((

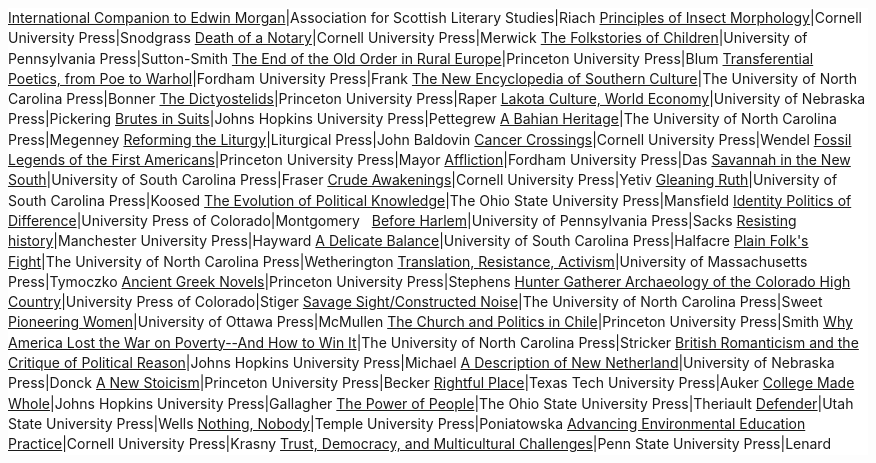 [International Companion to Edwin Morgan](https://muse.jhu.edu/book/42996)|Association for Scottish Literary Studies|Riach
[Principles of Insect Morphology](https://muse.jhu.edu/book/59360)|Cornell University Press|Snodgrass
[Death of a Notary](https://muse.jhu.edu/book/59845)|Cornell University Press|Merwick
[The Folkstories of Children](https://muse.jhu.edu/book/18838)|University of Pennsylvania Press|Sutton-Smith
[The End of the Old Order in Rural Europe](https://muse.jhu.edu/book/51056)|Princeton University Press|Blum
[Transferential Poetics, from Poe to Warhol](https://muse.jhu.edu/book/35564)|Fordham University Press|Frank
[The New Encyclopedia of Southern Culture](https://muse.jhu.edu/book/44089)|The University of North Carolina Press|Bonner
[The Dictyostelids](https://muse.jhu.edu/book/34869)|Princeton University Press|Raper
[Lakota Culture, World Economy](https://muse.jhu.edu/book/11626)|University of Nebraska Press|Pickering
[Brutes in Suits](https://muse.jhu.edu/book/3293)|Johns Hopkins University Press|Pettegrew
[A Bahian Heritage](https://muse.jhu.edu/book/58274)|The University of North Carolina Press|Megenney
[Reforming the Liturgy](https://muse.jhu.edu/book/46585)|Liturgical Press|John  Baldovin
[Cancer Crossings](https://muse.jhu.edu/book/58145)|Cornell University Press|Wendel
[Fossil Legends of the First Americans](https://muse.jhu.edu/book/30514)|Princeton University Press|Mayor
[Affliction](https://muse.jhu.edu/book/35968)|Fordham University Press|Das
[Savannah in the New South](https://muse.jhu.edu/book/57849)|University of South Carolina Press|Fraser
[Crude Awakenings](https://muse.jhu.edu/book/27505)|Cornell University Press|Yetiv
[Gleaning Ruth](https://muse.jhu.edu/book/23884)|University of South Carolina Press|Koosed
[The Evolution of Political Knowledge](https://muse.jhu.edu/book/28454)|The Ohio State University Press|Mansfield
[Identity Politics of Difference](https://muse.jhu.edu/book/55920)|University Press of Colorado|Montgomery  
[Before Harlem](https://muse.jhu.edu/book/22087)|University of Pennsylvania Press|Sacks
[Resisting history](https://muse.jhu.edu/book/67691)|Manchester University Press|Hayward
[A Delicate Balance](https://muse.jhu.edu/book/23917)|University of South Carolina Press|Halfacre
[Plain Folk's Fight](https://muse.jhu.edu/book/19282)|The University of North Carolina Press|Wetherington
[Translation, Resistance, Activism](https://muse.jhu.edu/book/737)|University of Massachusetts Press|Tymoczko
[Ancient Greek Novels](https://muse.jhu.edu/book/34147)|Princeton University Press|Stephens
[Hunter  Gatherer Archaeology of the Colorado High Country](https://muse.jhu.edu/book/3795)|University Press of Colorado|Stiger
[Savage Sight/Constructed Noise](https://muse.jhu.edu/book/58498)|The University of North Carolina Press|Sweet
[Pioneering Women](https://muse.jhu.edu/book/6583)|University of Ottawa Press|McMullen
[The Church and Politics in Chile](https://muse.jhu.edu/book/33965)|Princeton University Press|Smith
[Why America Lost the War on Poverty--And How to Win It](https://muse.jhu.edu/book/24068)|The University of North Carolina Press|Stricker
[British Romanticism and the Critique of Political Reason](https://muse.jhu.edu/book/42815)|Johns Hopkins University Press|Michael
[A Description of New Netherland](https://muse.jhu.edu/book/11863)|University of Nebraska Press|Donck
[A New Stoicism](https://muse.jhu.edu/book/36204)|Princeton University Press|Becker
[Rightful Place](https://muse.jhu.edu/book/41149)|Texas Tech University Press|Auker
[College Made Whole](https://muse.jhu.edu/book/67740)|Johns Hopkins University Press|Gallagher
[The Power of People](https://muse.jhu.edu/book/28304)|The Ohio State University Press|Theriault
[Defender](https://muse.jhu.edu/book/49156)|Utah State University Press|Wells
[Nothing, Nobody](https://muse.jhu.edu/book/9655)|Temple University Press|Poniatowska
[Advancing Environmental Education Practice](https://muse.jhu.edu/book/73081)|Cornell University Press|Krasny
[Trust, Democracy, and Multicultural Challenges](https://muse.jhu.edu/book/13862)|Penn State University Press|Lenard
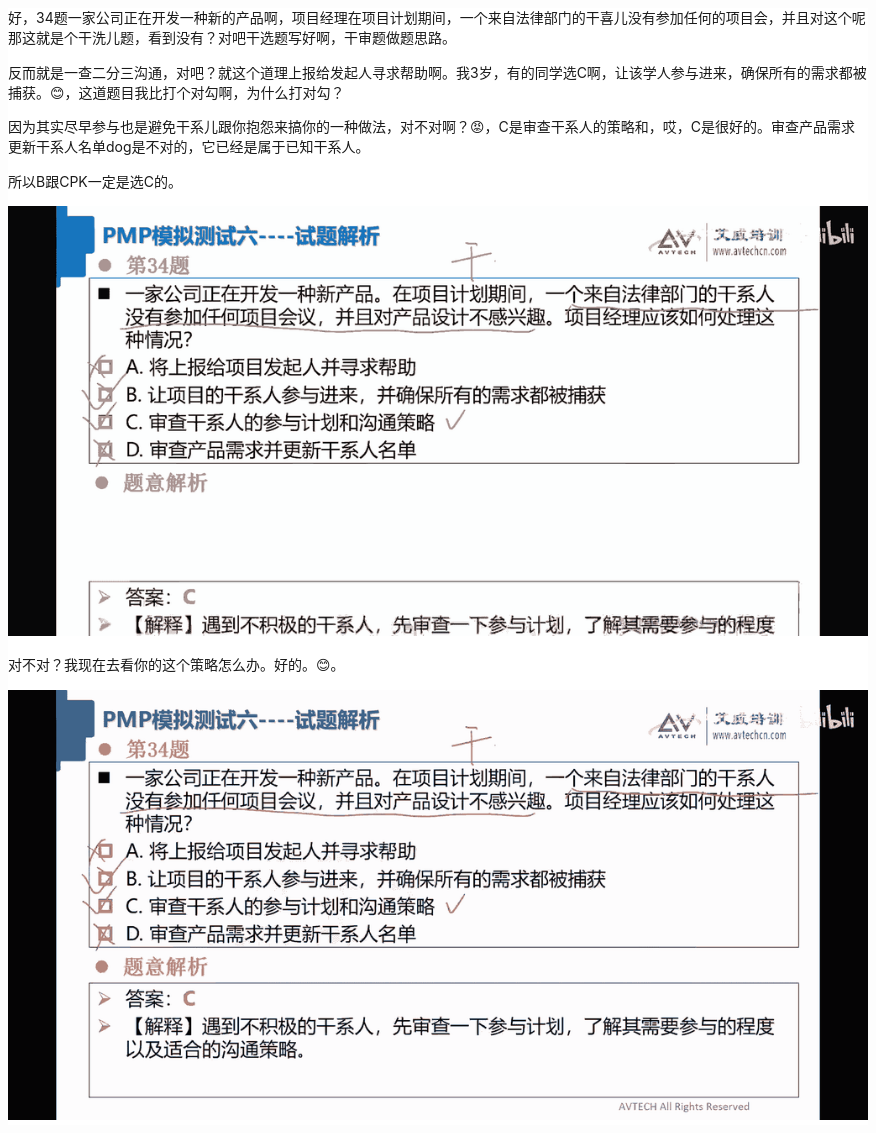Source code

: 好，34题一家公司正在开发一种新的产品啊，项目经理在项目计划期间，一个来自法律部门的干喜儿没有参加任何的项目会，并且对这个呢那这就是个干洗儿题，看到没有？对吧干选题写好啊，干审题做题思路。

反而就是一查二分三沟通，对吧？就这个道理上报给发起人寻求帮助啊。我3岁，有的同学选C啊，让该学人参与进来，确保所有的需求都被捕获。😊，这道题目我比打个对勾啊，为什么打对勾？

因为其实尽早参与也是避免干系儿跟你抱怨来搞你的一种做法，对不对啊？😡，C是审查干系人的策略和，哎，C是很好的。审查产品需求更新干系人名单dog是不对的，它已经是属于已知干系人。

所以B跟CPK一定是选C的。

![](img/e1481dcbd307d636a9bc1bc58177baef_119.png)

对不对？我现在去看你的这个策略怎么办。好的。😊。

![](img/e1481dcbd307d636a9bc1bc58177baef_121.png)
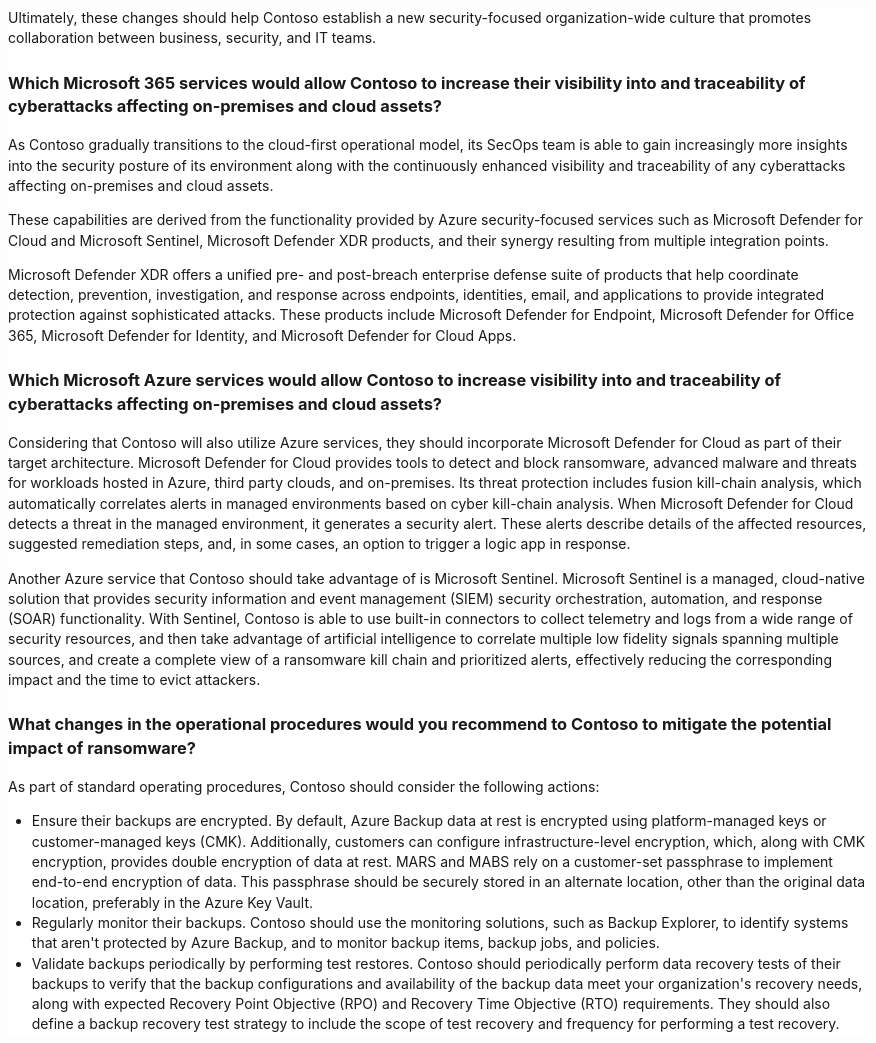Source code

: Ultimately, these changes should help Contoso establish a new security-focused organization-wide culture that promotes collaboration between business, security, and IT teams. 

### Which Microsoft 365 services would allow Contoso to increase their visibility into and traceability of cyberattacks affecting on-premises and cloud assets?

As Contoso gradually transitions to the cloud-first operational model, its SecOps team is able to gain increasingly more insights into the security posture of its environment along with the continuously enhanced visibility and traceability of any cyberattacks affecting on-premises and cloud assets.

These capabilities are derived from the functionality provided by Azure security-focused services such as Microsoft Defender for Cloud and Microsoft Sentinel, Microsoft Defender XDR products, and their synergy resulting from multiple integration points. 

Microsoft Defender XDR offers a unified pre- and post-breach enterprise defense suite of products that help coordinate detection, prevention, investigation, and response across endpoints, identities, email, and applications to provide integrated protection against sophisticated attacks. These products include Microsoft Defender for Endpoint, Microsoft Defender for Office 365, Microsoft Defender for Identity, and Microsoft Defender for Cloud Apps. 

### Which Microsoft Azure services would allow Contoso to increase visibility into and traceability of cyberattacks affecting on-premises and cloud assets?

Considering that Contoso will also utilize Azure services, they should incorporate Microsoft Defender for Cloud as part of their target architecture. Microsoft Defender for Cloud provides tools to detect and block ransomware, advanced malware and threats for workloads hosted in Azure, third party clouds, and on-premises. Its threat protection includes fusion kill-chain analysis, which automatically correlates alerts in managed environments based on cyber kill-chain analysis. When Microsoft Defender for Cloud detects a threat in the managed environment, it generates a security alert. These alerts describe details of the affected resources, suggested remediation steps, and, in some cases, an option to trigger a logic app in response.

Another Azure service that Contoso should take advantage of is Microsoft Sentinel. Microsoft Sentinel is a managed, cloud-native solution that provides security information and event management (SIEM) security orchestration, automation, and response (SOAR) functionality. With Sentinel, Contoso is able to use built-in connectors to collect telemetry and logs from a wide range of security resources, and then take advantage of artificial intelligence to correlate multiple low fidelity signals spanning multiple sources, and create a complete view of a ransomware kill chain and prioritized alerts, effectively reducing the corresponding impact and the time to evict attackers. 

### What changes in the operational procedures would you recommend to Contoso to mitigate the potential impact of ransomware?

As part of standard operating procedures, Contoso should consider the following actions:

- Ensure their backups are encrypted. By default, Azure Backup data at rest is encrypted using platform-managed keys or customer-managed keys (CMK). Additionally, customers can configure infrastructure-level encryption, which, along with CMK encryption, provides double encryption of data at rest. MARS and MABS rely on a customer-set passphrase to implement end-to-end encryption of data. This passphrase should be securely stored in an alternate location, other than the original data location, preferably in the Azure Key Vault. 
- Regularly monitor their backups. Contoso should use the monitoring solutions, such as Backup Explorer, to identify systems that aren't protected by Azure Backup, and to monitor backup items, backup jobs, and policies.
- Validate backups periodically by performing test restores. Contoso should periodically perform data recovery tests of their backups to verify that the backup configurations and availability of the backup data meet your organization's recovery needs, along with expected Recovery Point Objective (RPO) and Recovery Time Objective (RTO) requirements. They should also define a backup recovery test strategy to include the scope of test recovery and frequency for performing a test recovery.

))

### [Goal of the exercise]
Reproduce the lines in the records starting at the line containing "These capabilities are" and ending at the line containing "### Which Microsoft Azure", including both of those lines.

### [Result of this exercise]
These capabilities are derived from the functionality provided by Azure security-focused services such as Microsoft Defender for Cloud and Microsoft Sentinel, Microsoft Defender XDR products, and their synergy resulting from multiple integration points. 

Microsoft Defender XDR offers a unified pre- and post-breach enterprise defense suite of products that help coordinate detection, prevention, investigation, and response across endpoints, identities, email, and applications to provide integrated protection against sophisticated attacks. These products include Microsoft Defender for Endpoint, Microsoft Defender for Office 365, Microsoft Defender for Identity, and Microsoft Defender for Cloud Apps. 

### Which Microsoft Azure services would allow Contoso to increase visibility into and traceability of cyberattacks affecting on-premises and cloud assets?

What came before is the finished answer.